Sophie bit into her sack as the people wandered about, going in and out of the room with pacing steps. She ripped a hole open, swallowed the cloth and spat it out onto the floor. Her nose was out first. She was glad about that. The air was better outside, even if it was dank and dirty like wet dirt rubbed across her nostrils. Everything smelled of mold, asbestos, it wasn’t just the desk that was old she figured. She lowered her head and peered her eyes. She wanted to take a good look at the monsters in the dusk. They looked human. Only looked.  They spoke English, they breathed and were upright.
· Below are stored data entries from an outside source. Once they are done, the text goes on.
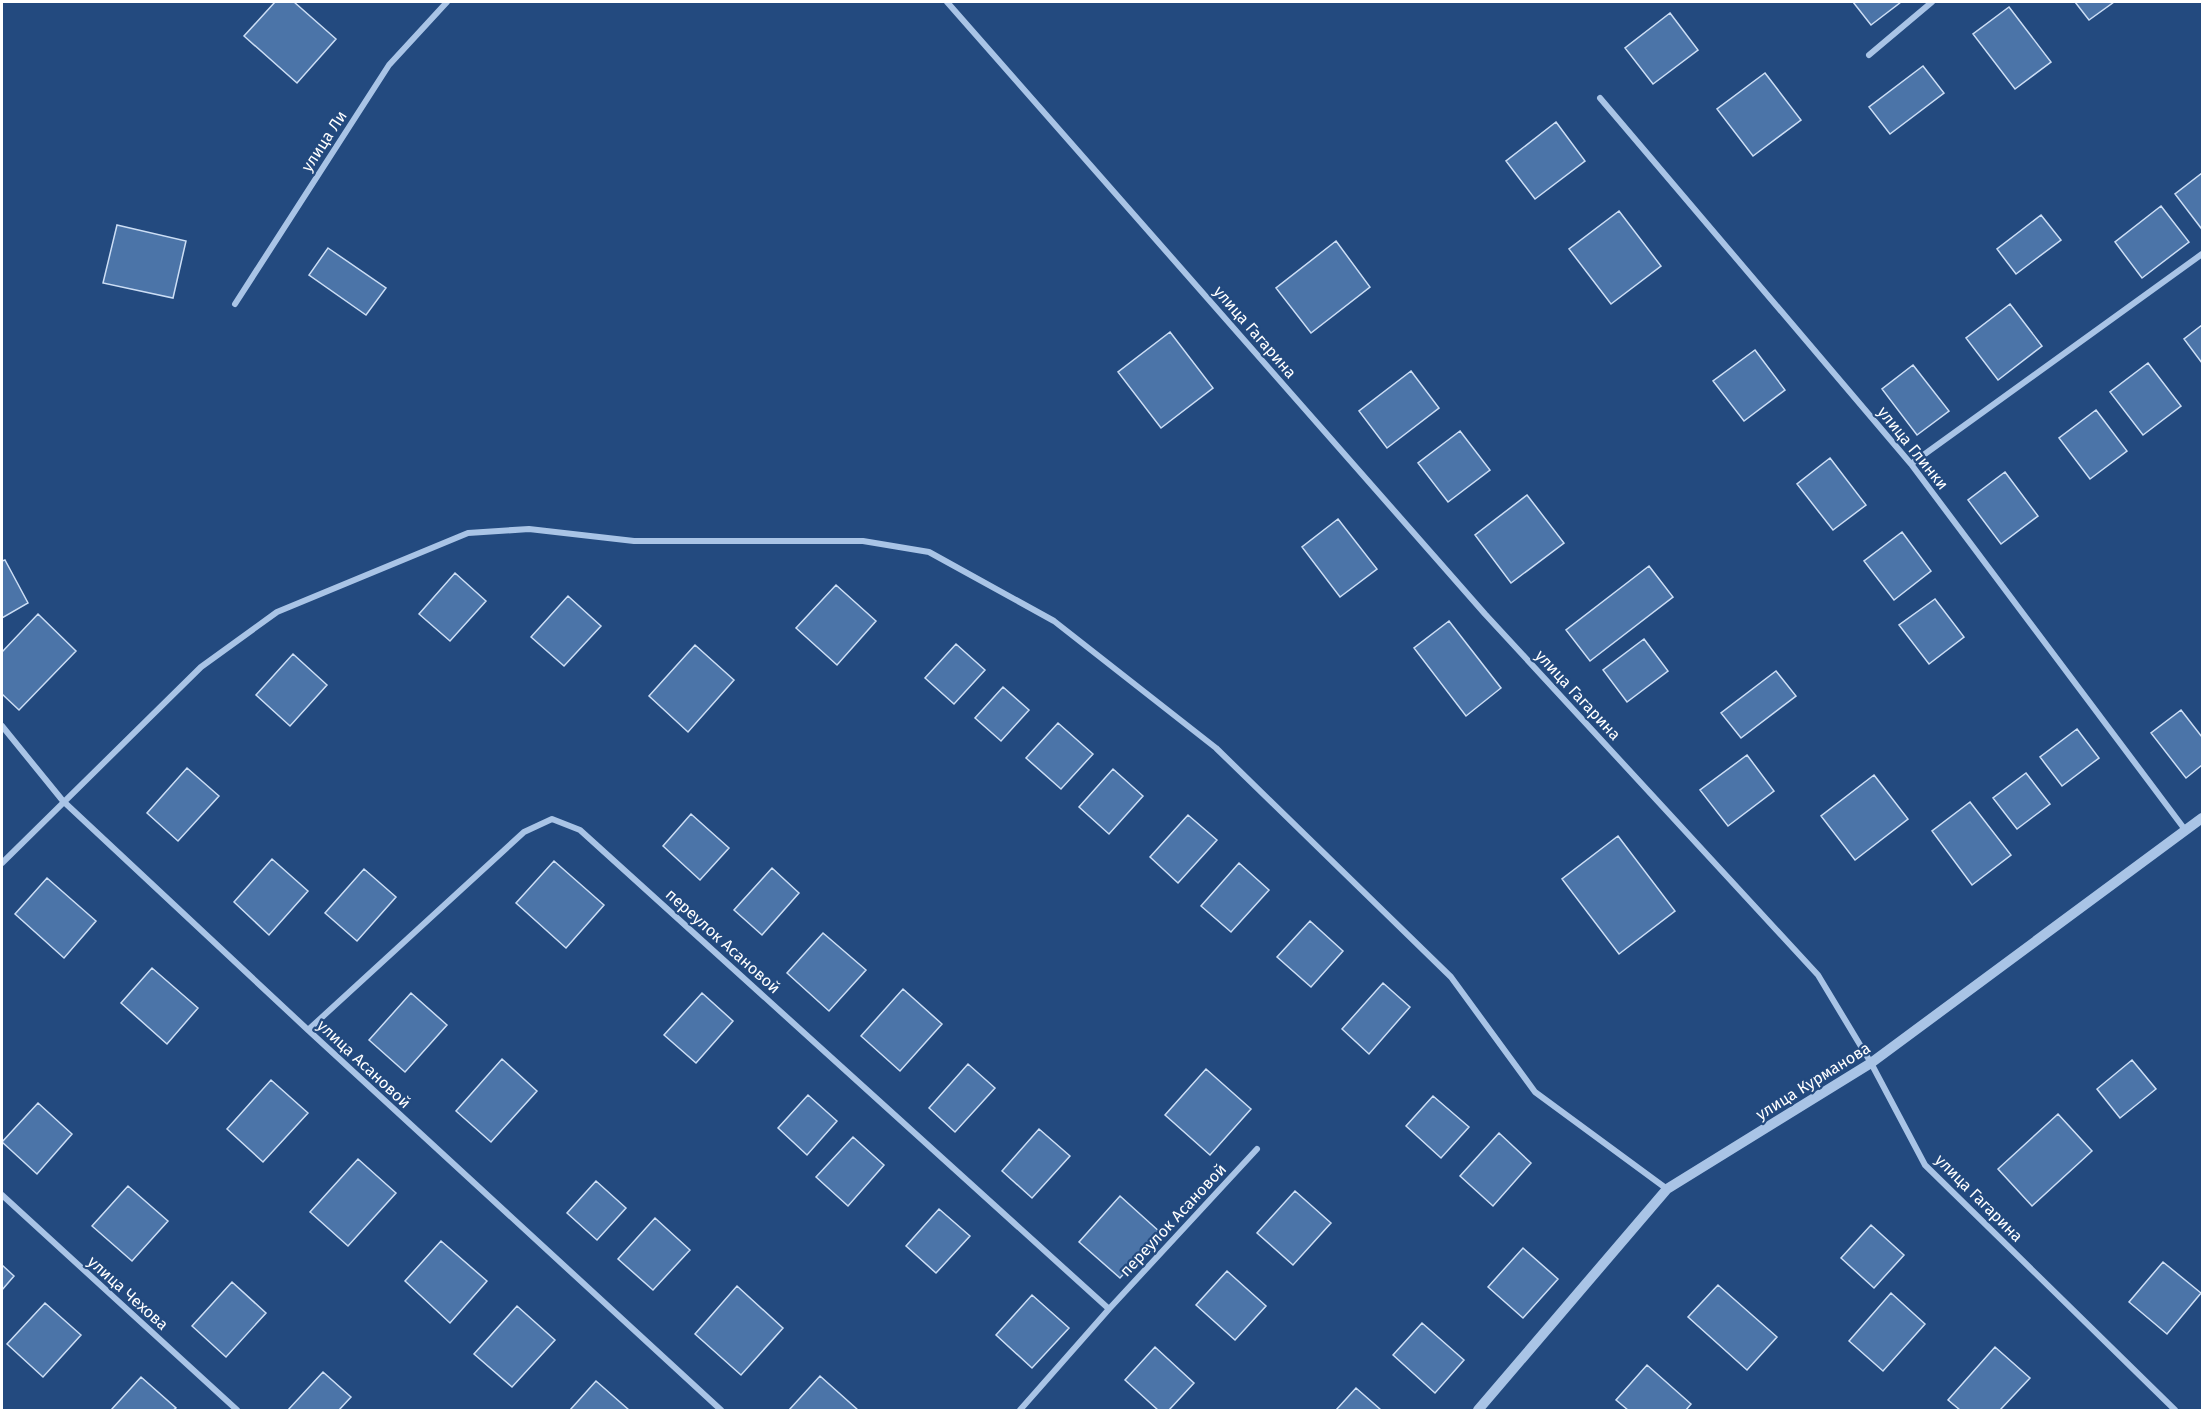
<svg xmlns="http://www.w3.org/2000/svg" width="2204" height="1412" font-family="'Fira Sans',sans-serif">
	<rect width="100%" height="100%" fill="#234a7f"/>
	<!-- building -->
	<path fill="#4b74a8" stroke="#ccdef5" stroke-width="1.5" d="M 275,2 L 294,2 L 336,39 L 297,83 L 244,36 Z
		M 1853,2 L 1901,2 L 1871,25 Z
		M 2075,2 L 2114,2 L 2089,20 Z
		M 2009,7 L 2051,62 L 2015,89 L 1973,34 Z
		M 1670,13 L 1698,50 L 1653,84 L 1625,48 Z
		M 1923,66 L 1944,93 L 1890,134 L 1869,107 Z
		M 1765,73 L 1801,120 L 1753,156 L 1717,109 Z
		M 1556,122 L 1585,161 L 1535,199 L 1506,161 Z
		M 2202,173 L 2202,227 L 2201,228 L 2175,194 Z
		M 2161,206 L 2189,242 L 2142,278 L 2115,242 Z
		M 1619,211 L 1661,266 L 1611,304 L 1569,249 Z
		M 2041,215 L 2061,240 L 2016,274 L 1997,249 Z
		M 117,225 L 186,241 L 173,298 L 103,283 Z
		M 1336,241 L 1370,287 L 1311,333 L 1276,288 Z
		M 328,248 L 386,288 L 366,315 L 309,275 Z
		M 2010,304 L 2042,346 L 1998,380 L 1966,338 Z
		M 2202,325 L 2202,363 L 2184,339 Z
		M 1170,332 L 1213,388 L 1161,428 L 1118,372 Z
		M 1755,350 L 1785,390 L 1744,421 L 1713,381 Z
		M 2148,363 L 2181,406 L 2143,435 L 2110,392 Z
		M 1913,365 L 1949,411 L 1917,435 L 1882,389 Z
		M 1411,371 L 1439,408 L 1387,448 L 1359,411 Z
		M 2096,410 L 2127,451 L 2090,479 L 2059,438 Z
		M 1460,431 L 1490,470 L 1448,502 L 1418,463 Z
		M 1830,458 L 1866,505 L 1833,530 L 1797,484 Z
		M 2005,472 L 2038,516 L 2001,544 L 1968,500 Z
		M 1527,495 L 1564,543 L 1511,583 L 1475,535 Z
		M 1338,519 L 1377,569 L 1340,597 L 1302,547 Z
		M 1902,532 L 1931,571 L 1894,600 L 1864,561 Z
		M 5,560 L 28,603 L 2,618 L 2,561 Z
		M 1649,566 L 1673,597 L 1590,661 L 1566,630 Z
		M 455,573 L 486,601 L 450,641 L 419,614 Z
		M 836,585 L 876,621 L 837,665 L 796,628 Z
		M 568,596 L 601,626 L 564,666 L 531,637 Z
		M 1935,599 L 1964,637 L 1929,664 L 1899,625 Z
		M 38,614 L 76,651 L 19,710 L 2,694 L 2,652 Z
		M 1449,621 L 1501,688 L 1466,716 L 1414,648 Z
		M 1644,639 L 1668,671 L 1627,702 L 1603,670 Z
		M 956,644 L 985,670 L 954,704 L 925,678 Z
		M 695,645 L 734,680 L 688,732 L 649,696 Z
		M 293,654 L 327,685 L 290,726 L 256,695 Z
		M 1776,671 L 1796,696 L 1741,738 L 1721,713 Z
		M 1003,687 L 1029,710 L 1001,741 L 975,718 Z
		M 2181,710 L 2202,737 L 2202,765 L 2186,778 L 2151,733 Z
		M 1058,723 L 1093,754 L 1061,789 L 1026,758 Z
		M 2077,729 L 2099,758 L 2062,786 L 2040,757 Z
		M 1747,755 L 1774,791 L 1728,826 L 1700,790 Z
		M 187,768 L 219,796 L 178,841 L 147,813 Z
		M 1113,769 L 1143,796 L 1109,834 L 1079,807 Z
		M 2026,773 L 2050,804 L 2017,829 L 1993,798 Z
		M 1874,775 L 1908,819 L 1855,860 L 1821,816 Z
		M 1970,802 L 2011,855 L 1972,885 L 1932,831 Z
		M 691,814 L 729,848 L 700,880 L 663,846 Z
		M 1188,815 L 1217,840 L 1178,883 L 1150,857 Z
		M 1618,836 L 1675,911 L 1619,954 L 1562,879 Z
		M 272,859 L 308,891 L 269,935 L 234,902 Z
		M 554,861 L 604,905 L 566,948 L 516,903 Z
		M 1239,863 L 1269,890 L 1231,932 L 1201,906 Z
		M 772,868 L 799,893 L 762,935 L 734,910 Z
		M 364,869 L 396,897 L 357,941 L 325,913 Z
		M 47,878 L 96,921 L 64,958 L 15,914 Z
		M 1310,921 L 1343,951 L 1311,987 L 1277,957 Z
		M 823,933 L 866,970 L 829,1011 L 787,973 Z
		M 152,968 L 198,1008 L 167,1044 L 121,1003 Z
		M 1383,983 L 1410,1007 L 1369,1054 L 1342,1029 Z
		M 903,989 L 942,1024 L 900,1071 L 861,1036 Z
		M 411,993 L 447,1025 L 405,1072 L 369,1040 Z
		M 702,993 L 733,1021 L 696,1063 L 664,1035 Z
		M 502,1059 L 537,1091 L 491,1142 L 456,1111 Z
		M 2132,1060 L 2156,1089 L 2120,1118 L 2097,1089 Z
		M 968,1064 L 995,1088 L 955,1132 L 929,1108 Z
		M 1206,1069 L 1251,1109 L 1210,1155 L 1165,1115 Z
		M 271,1080 L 308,1113 L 263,1162 L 227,1129 Z
		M 808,1095 L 837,1121 L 807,1155 L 778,1128 Z
		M 1433,1096 L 1469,1127 L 1441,1158 L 1406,1126 Z
		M 38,1103 L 72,1134 L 37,1174 L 2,1142 Z
		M 2058,1114 L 2092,1151 L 2032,1206 L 1998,1169 Z
		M 1039,1129 L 1070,1156 L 1032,1198 L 1002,1171 Z
		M 1499,1133 L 1531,1163 L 1493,1206 L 1460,1176 Z
		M 853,1137 L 884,1165 L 848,1206 L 816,1177 Z
		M 358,1159 L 396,1193 L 348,1246 L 310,1212 Z
		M 596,1181 L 626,1208 L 597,1240 L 567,1213 Z
		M 128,1186 L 168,1221 L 132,1261 L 92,1226 Z
		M 1295,1191 L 1331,1223 L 1293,1265 L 1257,1233 Z
		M 1120,1196 L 1161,1233 L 1120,1278 L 1079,1242 Z
		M 939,1209 L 970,1236 L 936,1273 L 906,1246 Z
		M 655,1218 L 690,1250 L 653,1290 L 618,1259 Z
		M 1871,1225 L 1904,1255 L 1874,1288 L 1841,1258 Z
		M 441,1241 L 487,1281 L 450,1323 L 405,1281 Z
		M 1523,1248 L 1558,1279 L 1523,1318 L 1488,1287 Z
		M 2163,1262 L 2201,1293 L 2167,1334 L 2129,1302 Z
		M 2,1265 L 14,1276 L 2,1290 Z
		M 1227,1271 L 1266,1306 L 1235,1340 L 1196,1305 Z
		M 232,1282 L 266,1313 L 226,1357 L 192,1326 Z
		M 1718,1285 L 1777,1337 L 1747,1370 L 1688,1317 Z
		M 737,1286 L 783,1328 L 741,1375 L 695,1334 Z
		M 1891,1293 L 1925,1324 L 1883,1371 L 1849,1341 Z
		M 1032,1295 L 1069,1328 L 1032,1368 L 996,1335 Z
		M 45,1303 L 81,1335 L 43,1377 L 7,1344 Z
		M 517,1306 L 555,1340 L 512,1387 L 474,1354 Z
		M 1422,1323 L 1464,1360 L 1435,1393 L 1393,1355 Z
		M 1155,1347 L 1194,1383 L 1169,1410 L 1158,1410 L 1125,1380 Z
		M 1995,1347 L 2030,1378 L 2000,1410 L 1960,1410 L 1948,1400 Z
		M 1647,1365 L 1691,1404 L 1686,1410 L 1628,1410 L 1616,1400 Z
		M 323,1372 L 351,1397 L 339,1410 L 288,1410 Z
		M 820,1376 L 858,1410 L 789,1410 Z
		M 141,1377 L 176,1408 L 173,1410 L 111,1410 Z
		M 596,1381 L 629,1410 L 570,1410 Z
		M 1356,1388 L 1381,1410 L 1336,1410 Z"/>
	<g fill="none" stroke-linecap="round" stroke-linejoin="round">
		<!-- minor -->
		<path stroke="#a9c4e6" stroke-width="6" d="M 947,2 L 1485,614 L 1818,975 L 1871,1063 L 1925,1165 L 2175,1410
			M 1869,55 L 1932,2
			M 1600,98 L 1911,464 L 2186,831
			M 235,304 L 389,65 L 447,2
			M 1911,464 L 2202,254
			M 2,726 L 63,801 L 308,1030 L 721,1410
			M 2,863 L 201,667 L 277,612 L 468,533 L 529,529 L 634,541 L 863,541 L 929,552 L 1054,621 L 1216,748 L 1451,977 L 1535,1092 L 1667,1189
			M 308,1030 L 524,832 L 552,819 L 580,830 L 1109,1309
			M 2,1195 L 237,1410
			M 1020,1410 L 1109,1309 L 1257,1149"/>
		<!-- tertiary -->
		<path stroke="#a9c4e6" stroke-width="10" d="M 1478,1410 L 1667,1189 L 1871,1063 L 2202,818"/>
	</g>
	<g text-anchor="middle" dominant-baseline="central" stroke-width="4.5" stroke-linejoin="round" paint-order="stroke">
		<!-- street labels -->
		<g font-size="16" fill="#fff" stroke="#234a7f">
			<text transform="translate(324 141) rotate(-57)">улица Ли</text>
			<text transform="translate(1255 332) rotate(49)">улица Гагарина</text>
			<text transform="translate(1913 448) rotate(51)">улица Глинки</text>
			<text transform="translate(1578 695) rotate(47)">улица Гагарина</text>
			<text transform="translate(723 941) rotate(42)">переулок Асановой</text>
			<text transform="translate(364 1064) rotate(43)">улица Асановой</text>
			<text transform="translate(1813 1081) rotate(-32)">улица Курманова</text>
			<text transform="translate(1979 1198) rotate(45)">улица Гагарина</text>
			<text transform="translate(1173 1220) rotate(-47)">переулок Асановой</text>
			<text transform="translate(128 1293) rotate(42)">улица Чехова</text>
		</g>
	</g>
	<!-- border -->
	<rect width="2204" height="1412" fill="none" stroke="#ffffff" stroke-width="6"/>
</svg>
Their mannerisms, their poses, human. She was almost deceived. But the laugh. The stuttering, dragging laugh was anything but of someone sane.


Hyenas, madmen. 


She looked up to the grimly dressed figures, more so shadows in the light of the moonlight that seeped through broken windows. She tried to figure them out, they were wearing suits and above their noses, all across their foreheads and their eyes was a white cloth. Like guests at a ball, confused and blinded by handkerchiefs. She didn’t want to look any longer or to their purple iris flowers pinned on their chests. She took a deep breath, they caught her. All three veiled eyes in the room looked back. She spat at them through the small hole, it hit one on their leather shoes. The person smiled, then ignored her.


“Was there supposed to be another one? Who’s this extra girl?” One of them said. He had a birthmark on his neck.


“No. We already had what we needed but I can’t imagine she would hurt.” A woman spoke, her lips were yellow. A man nodded next to her, he had fat on his chin that shook with him, like a prideful turkey with its hanging neck.


“Do you think Mr. Alestor will be happy?” The woman was more desperate, giddier in her speech. She lept over five panels of the ceiling, nearly dancing across the broken floor and through the door. They weren't just dressed for the ball party, they acted the part too. Cordial, terrifying dancers, drunk on the feeling of their faith. It felt like a funeral for her. She spit again. It hit no one. She felt her face go red and she wriggled, she slapped the desk and rolled down to the floor. Her left side hurt, but she smiled when it finally brought one of them close to her.


“You’re just so obnoxious, aren’t you? A young girl should be a polite girl.” A man screamed. Sophie said nothing, only stared through the hole in the sack with the single eye. She laid on the dirty floor, she felt the broken tile, she felt the glass and stayed quiet. As the man dragged her feet, she stayed quiet. As the glass below her ripped her sack, she was quiet. Though bleeding, though angry. She was of mind enough to find a glass shard across the floor, and she was of mind to take it. 


For she would need, wherever she was going. She worked on the rope on her arms and listened to the scurrying footsteps. The paths confused her through the loud halls, there were faint voices, like ghosts in the walls. The stairs hurt her body with bump, but she would be ready. Arms being freed slowly, she convinced herself that these people, if anyone, deserved to be hurt most.


She came to a stop. She heard four sets shoes clank, a unified tap dance. The blare of a voice burst through the corners of the walls, it was filled with static and was coarse against her ears.


“The hunters are here.” The deep baritone voice said. “Do your business and do it quick, we need to prepare the dogs for them.” 


The whispered to themselves, they split. And with one twist of her glass blade, she felt her bonds break.